## [EXERCISE DIRECTIONS]
Replace every "ЧМ-2026" with "чемпионате мира 2026" in the items below, and write out their text lines otherwise unchanged, without the pictures.

## [RECORDS FOR THE EXERCISE]
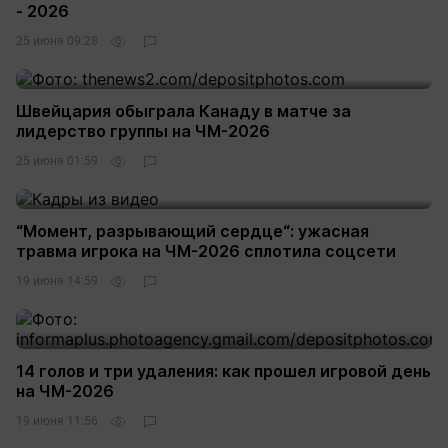
- 2026
25 июня 09:28
Швейцария обыграла Канаду в матче за
лидерство группы на ЧМ-2026
25 июня 01:59
“Момент, разрывающий сердце“: ужасная
травма игрока на ЧМ-2026 сплотила соцсети
19 июня 14:59
14 голов и три удаления: как прошел игровой день
на ЧМ-2026
19 июня 11:56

## [EXERCISE RESPONSE]
- 2026
25 июня 09:28
Швейцария обыграла Канаду в матче за
лидерство группы на чемпионате мира 2026
25 июня 01:59
“Момент, разрывающий сердце“: ужасная
травма игрока на чемпионате мира 2026 сплотила соцсети
19 июня 14:59
14 голов и три удаления: как прошел игровой день
на чемпионате мира 2026
19 июня 11:56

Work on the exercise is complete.